* _Work instructions_: Return only the lines from the top of the data down to the one that holds "You will receive", both included, without any pictures.
━━━━━ Listed entries
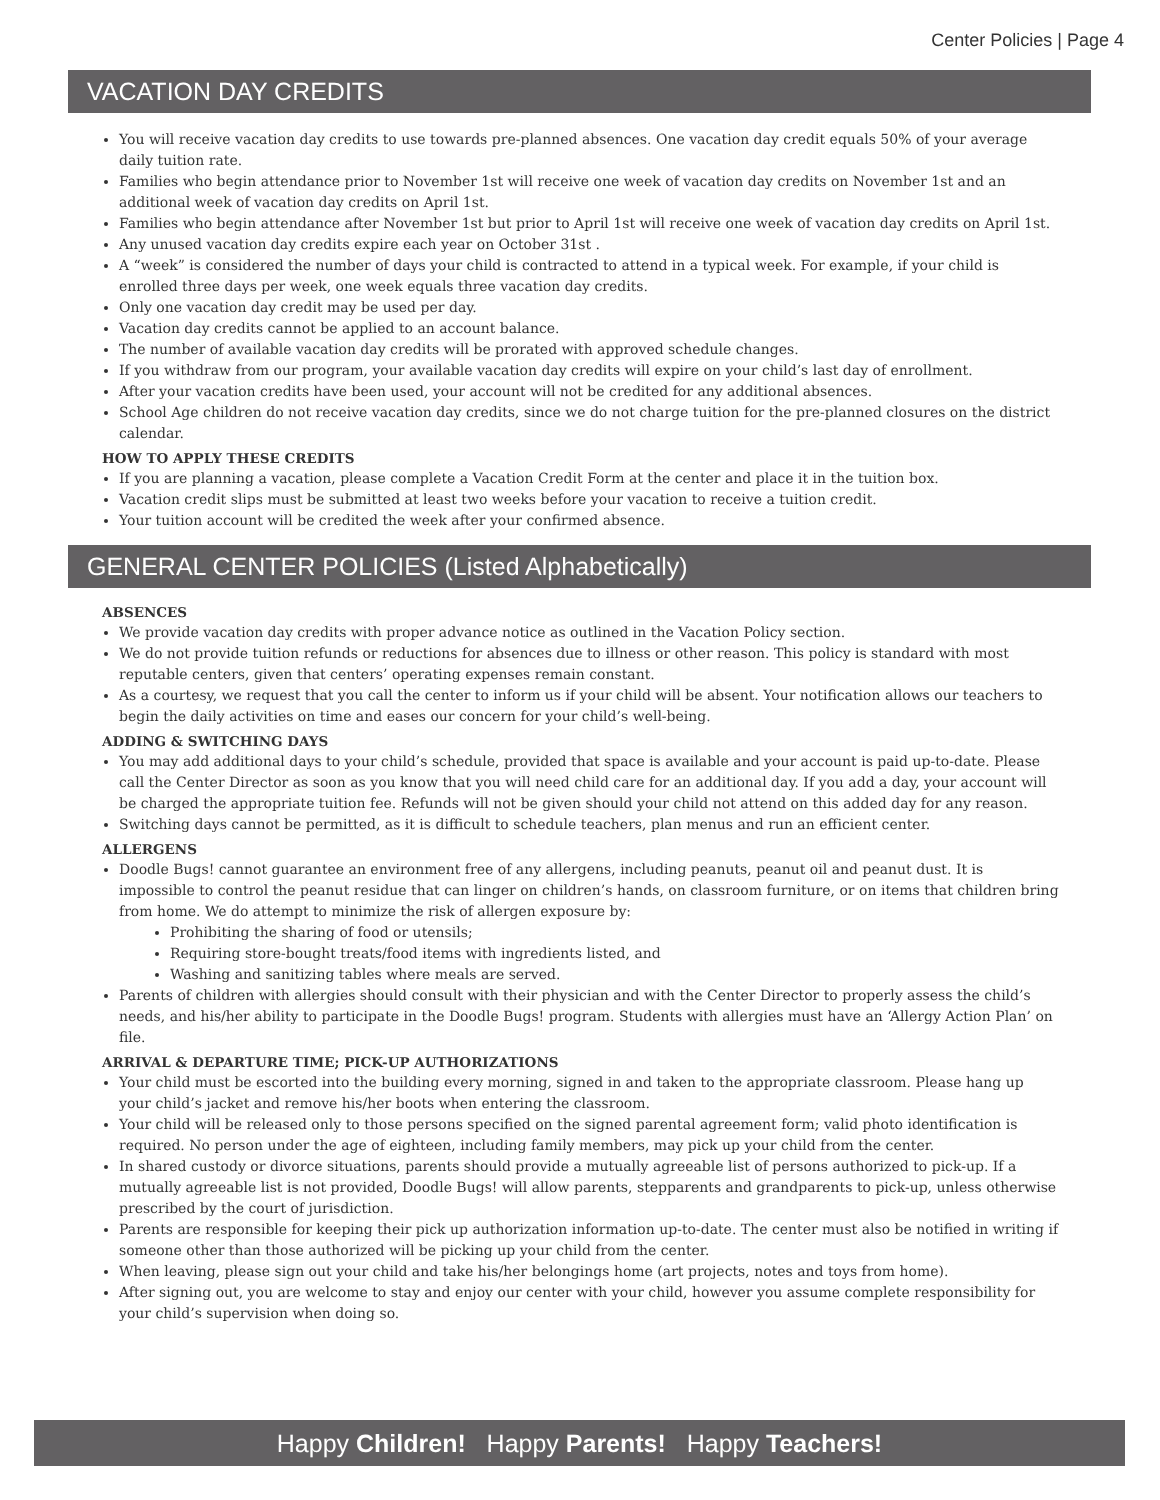Center Policies | Page 4
VACATION DAY CREDITS
You will receive vacation day credits to use towards pre-planned absences. One vacation day credit equals 50% of your average daily tuition rate.
Families who begin attendance prior to November 1st will receive one week of vacation day credits on November 1st and an additional week of vacation day credits on April 1st.
Families who begin attendance after November 1st but prior to April 1st will receive one week of vacation day credits on April 1st.
Any unused vacation day credits expire each year on October 31st .
A “week” is considered the number of days your child is contracted to attend in a typical week. For example, if your child is enrolled three days per week, one week equals three vacation day credits.
Only one vacation day credit may be used per day.
Vacation day credits cannot be applied to an account balance.
The number of available vacation day credits will be prorated with approved schedule changes.
If you withdraw from our program, your available vacation day credits will expire on your child’s last day of enrollment.
After your vacation credits have been used, your account will not be credited for any additional absences.
School Age children do not receive vacation day credits, since we do not charge tuition for the pre-planned closures on the district calendar.
HOW TO APPLY THESE CREDITS
If you are planning a vacation, please complete a Vacation Credit Form at the center and place it in the tuition box.
Vacation credit slips must be submitted at least two weeks before your vacation to receive a tuition credit.
Your tuition account will be credited the week after your confirmed absence.
GENERAL CENTER POLICIES (Listed Alphabetically)
ABSENCES
We provide vacation day credits with proper advance notice as outlined in the Vacation Policy section.
We do not provide tuition refunds or reductions for absences due to illness or other reason. This policy is standard with most reputable centers, given that centers’ operating expenses remain constant.
As a courtesy, we request that you call the center to inform us if your child will be absent. Your notification allows our teachers to begin the daily activities on time and eases our concern for your child’s well-being.
ADDING & SWITCHING DAYS
You may add additional days to your child’s schedule, provided that space is available and your account is paid up-to-date. Please call the Center Director as soon as you know that you will need child care for an additional day. If you add a day, your account will be charged the appropriate tuition fee. Refunds will not be given should your child not attend on this added day for any reason.
Switching days cannot be permitted, as it is difficult to schedule teachers, plan menus and run an efficient center.
ALLERGENS
Doodle Bugs! cannot guarantee an environment free of any allergens, including peanuts, peanut oil and peanut dust. It is impossible to control the peanut residue that can linger on children’s hands, on classroom furniture, or on items that children bring from home. We do attempt to minimize the risk of allergen exposure by:
Prohibiting the sharing of food or utensils;
Requiring store-bought treats/food items with ingredients listed, and
Washing and sanitizing tables where meals are served.
Parents of children with allergies should consult with their physician and with the Center Director to properly assess the child’s needs, and his/her ability to participate in the Doodle Bugs! program. Students with allergies must have an ‘Allergy Action Plan’ on file.
ARRIVAL & DEPARTURE TIME; PICK-UP AUTHORIZATIONS
Your child must be escorted into the building every morning, signed in and taken to the appropriate classroom. Please hang up your child’s jacket and remove his/her boots when entering the classroom.
Your child will be released only to those persons specified on the signed parental agreement form; valid photo identification is required. No person under the age of eighteen, including family members, may pick up your child from the center.
In shared custody or divorce situations, parents should provide a mutually agreeable list of persons authorized to pick-up. If a mutually agreeable list is not provided, Doodle Bugs! will allow parents, stepparents and grandparents to pick-up, unless otherwise prescribed by the court of jurisdiction.
Parents are responsible for keeping their pick up authorization information up-to-date. The center must also be notified in writing if someone other than those authorized will be picking up your child from the center.
When leaving, please sign out your child and take his/her belongings home (art projects, notes and toys from home).
After signing out, you are welcome to stay and enjoy our center with your child, however you assume complete responsibility for your child’s supervision when doing so.
Happy Children! Happy Parents! Happy Teachers!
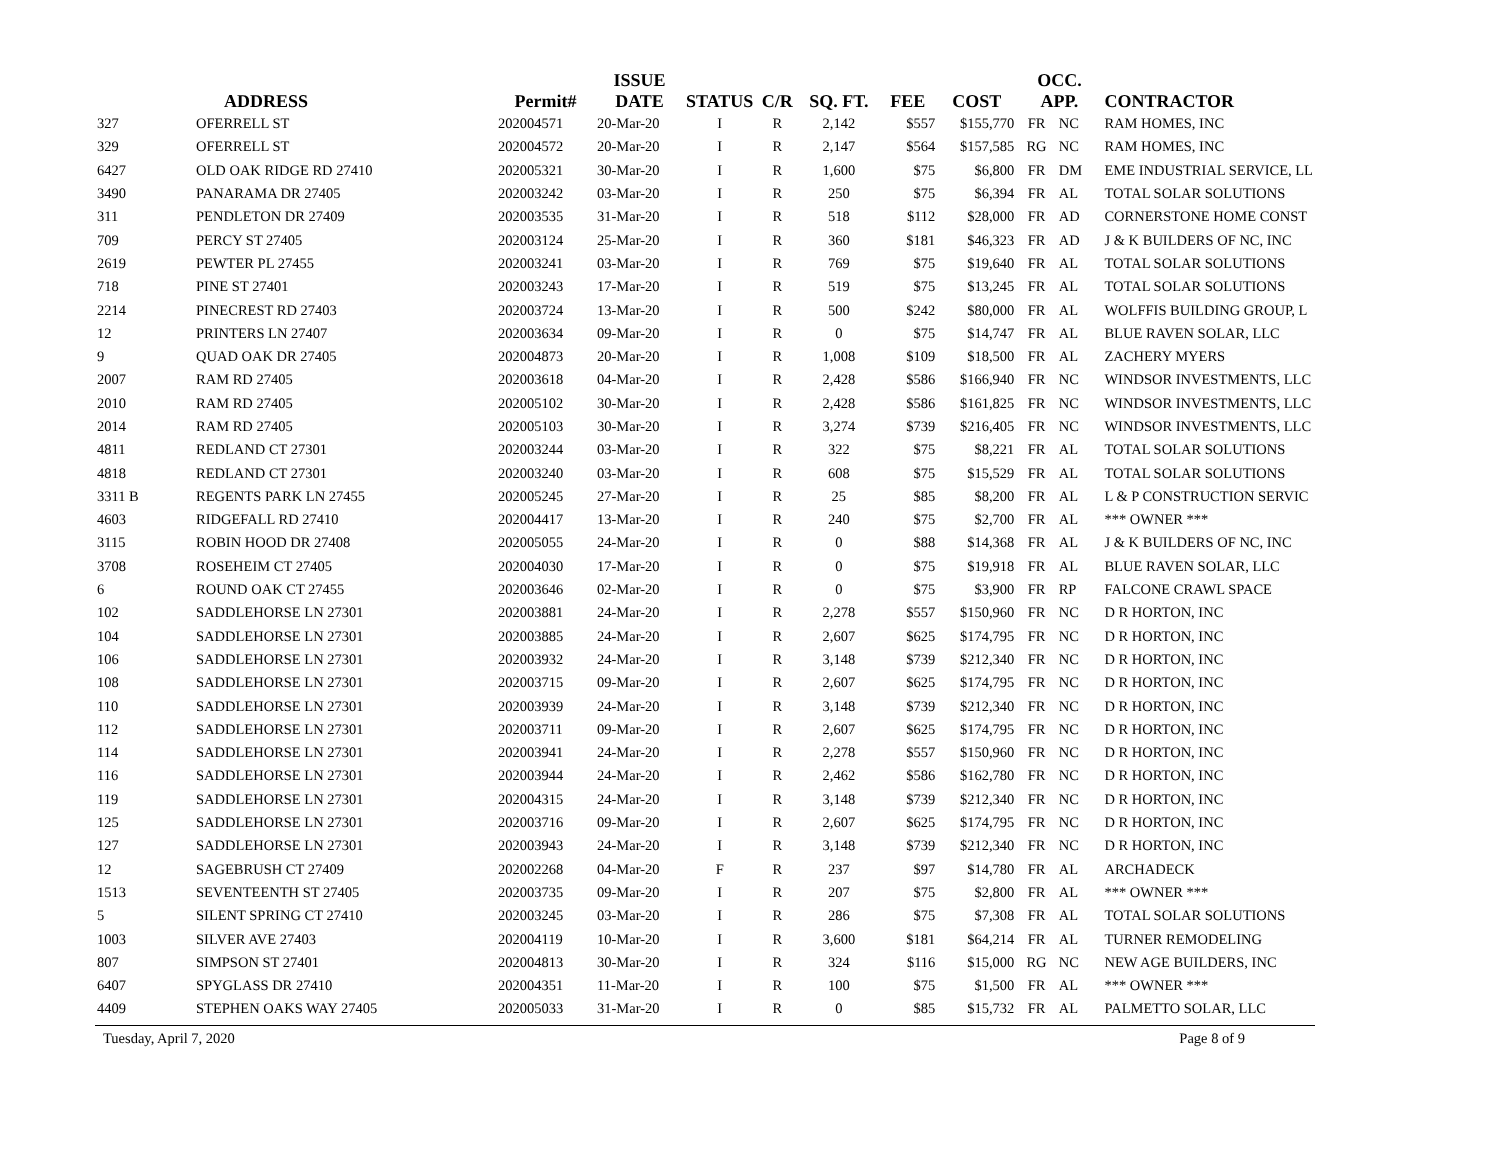| | ADDRESS | Permit# | ISSUE DATE | STATUS | C/R | SQ. FT. | FEE | COST | OCC. APP. | | CONTRACTOR |
| --- | --- | --- | --- | --- | --- | --- | --- | --- | --- | --- | --- |
| 327 | OFERRELL ST | 202004571 | 20-Mar-20 | I | R | 2,142 | $557 | $155,770 | FR | NC | RAM HOMES, INC |
| 329 | OFERRELL ST | 202004572 | 20-Mar-20 | I | R | 2,147 | $564 | $157,585 | RG | NC | RAM HOMES, INC |
| 6427 | OLD OAK RIDGE RD 27410 | 202005321 | 30-Mar-20 | I | R | 1,600 | $75 | $6,800 | FR | DM | EME INDUSTRIAL SERVICE, LL |
| 3490 | PANARAMA DR 27405 | 202003242 | 03-Mar-20 | I | R | 250 | $75 | $6,394 | FR | AL | TOTAL SOLAR SOLUTIONS |
| 311 | PENDLETON DR 27409 | 202003535 | 31-Mar-20 | I | R | 518 | $112 | $28,000 | FR | AD | CORNERSTONE HOME CONST |
| 709 | PERCY ST 27405 | 202003124 | 25-Mar-20 | I | R | 360 | $181 | $46,323 | FR | AD | J & K BUILDERS OF NC, INC |
| 2619 | PEWTER PL 27455 | 202003241 | 03-Mar-20 | I | R | 769 | $75 | $19,640 | FR | AL | TOTAL SOLAR SOLUTIONS |
| 718 | PINE ST 27401 | 202003243 | 17-Mar-20 | I | R | 519 | $75 | $13,245 | FR | AL | TOTAL SOLAR SOLUTIONS |
| 2214 | PINECREST RD 27403 | 202003724 | 13-Mar-20 | I | R | 500 | $242 | $80,000 | FR | AL | WOLFFIS BUILDING GROUP, L |
| 12 | PRINTERS LN 27407 | 202003634 | 09-Mar-20 | I | R | 0 | $75 | $14,747 | FR | AL | BLUE RAVEN SOLAR, LLC |
| 9 | QUAD OAK DR 27405 | 202004873 | 20-Mar-20 | I | R | 1,008 | $109 | $18,500 | FR | AL | ZACHERY MYERS |
| 2007 | RAM RD 27405 | 202003618 | 04-Mar-20 | I | R | 2,428 | $586 | $166,940 | FR | NC | WINDSOR INVESTMENTS, LLC |
| 2010 | RAM RD 27405 | 202005102 | 30-Mar-20 | I | R | 2,428 | $586 | $161,825 | FR | NC | WINDSOR INVESTMENTS, LLC |
| 2014 | RAM RD 27405 | 202005103 | 30-Mar-20 | I | R | 3,274 | $739 | $216,405 | FR | NC | WINDSOR INVESTMENTS, LLC |
| 4811 | REDLAND CT 27301 | 202003244 | 03-Mar-20 | I | R | 322 | $75 | $8,221 | FR | AL | TOTAL SOLAR SOLUTIONS |
| 4818 | REDLAND CT 27301 | 202003240 | 03-Mar-20 | I | R | 608 | $75 | $15,529 | FR | AL | TOTAL SOLAR SOLUTIONS |
| 3311 B | REGENTS PARK LN 27455 | 202005245 | 27-Mar-20 | I | R | 25 | $85 | $8,200 | FR | AL | L & P CONSTRUCTION SERVIC |
| 4603 | RIDGEFALL RD 27410 | 202004417 | 13-Mar-20 | I | R | 240 | $75 | $2,700 | FR | AL | *** OWNER *** |
| 3115 | ROBIN HOOD DR 27408 | 202005055 | 24-Mar-20 | I | R | 0 | $88 | $14,368 | FR | AL | J & K BUILDERS OF NC, INC |
| 3708 | ROSEHEIM CT 27405 | 202004030 | 17-Mar-20 | I | R | 0 | $75 | $19,918 | FR | AL | BLUE RAVEN SOLAR, LLC |
| 6 | ROUND OAK CT 27455 | 202003646 | 02-Mar-20 | I | R | 0 | $75 | $3,900 | FR | RP | FALCONE CRAWL SPACE |
| 102 | SADDLEHORSE LN 27301 | 202003881 | 24-Mar-20 | I | R | 2,278 | $557 | $150,960 | FR | NC | D R HORTON, INC |
| 104 | SADDLEHORSE LN 27301 | 202003885 | 24-Mar-20 | I | R | 2,607 | $625 | $174,795 | FR | NC | D R HORTON, INC |
| 106 | SADDLEHORSE LN 27301 | 202003932 | 24-Mar-20 | I | R | 3,148 | $739 | $212,340 | FR | NC | D R HORTON, INC |
| 108 | SADDLEHORSE LN 27301 | 202003715 | 09-Mar-20 | I | R | 2,607 | $625 | $174,795 | FR | NC | D R HORTON, INC |
| 110 | SADDLEHORSE LN 27301 | 202003939 | 24-Mar-20 | I | R | 3,148 | $739 | $212,340 | FR | NC | D R HORTON, INC |
| 112 | SADDLEHORSE LN 27301 | 202003711 | 09-Mar-20 | I | R | 2,607 | $625 | $174,795 | FR | NC | D R HORTON, INC |
| 114 | SADDLEHORSE LN 27301 | 202003941 | 24-Mar-20 | I | R | 2,278 | $557 | $150,960 | FR | NC | D R HORTON, INC |
| 116 | SADDLEHORSE LN 27301 | 202003944 | 24-Mar-20 | I | R | 2,462 | $586 | $162,780 | FR | NC | D R HORTON, INC |
| 119 | SADDLEHORSE LN 27301 | 202004315 | 24-Mar-20 | I | R | 3,148 | $739 | $212,340 | FR | NC | D R HORTON, INC |
| 125 | SADDLEHORSE LN 27301 | 202003716 | 09-Mar-20 | I | R | 2,607 | $625 | $174,795 | FR | NC | D R HORTON, INC |
| 127 | SADDLEHORSE LN 27301 | 202003943 | 24-Mar-20 | I | R | 3,148 | $739 | $212,340 | FR | NC | D R HORTON, INC |
| 12 | SAGEBRUSH CT 27409 | 202002268 | 04-Mar-20 | F | R | 237 | $97 | $14,780 | FR | AL | ARCHADECK |
| 1513 | SEVENTEENTH ST 27405 | 202003735 | 09-Mar-20 | I | R | 207 | $75 | $2,800 | FR | AL | *** OWNER *** |
| 5 | SILENT SPRING CT 27410 | 202003245 | 03-Mar-20 | I | R | 286 | $75 | $7,308 | FR | AL | TOTAL SOLAR SOLUTIONS |
| 1003 | SILVER AVE 27403 | 202004119 | 10-Mar-20 | I | R | 3,600 | $181 | $64,214 | FR | AL | TURNER REMODELING |
| 807 | SIMPSON ST 27401 | 202004813 | 30-Mar-20 | I | R | 324 | $116 | $15,000 | RG | NC | NEW AGE BUILDERS, INC |
| 6407 | SPYGLASS DR 27410 | 202004351 | 11-Mar-20 | I | R | 100 | $75 | $1,500 | FR | AL | *** OWNER *** |
| 4409 | STEPHEN OAKS WAY 27405 | 202005033 | 31-Mar-20 | I | R | 0 | $85 | $15,732 | FR | AL | PALMETTO SOLAR, LLC |
Tuesday, April 7, 2020 Page 8 of 9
━━━━━━━━━━
* _Result for this exercise_:
Center Policies | Page 4
VACATION DAY CREDITS
You will receive vacation day credits to use towards pre-planned absences. One vacation day credit equals 50% of your average daily tuition rate.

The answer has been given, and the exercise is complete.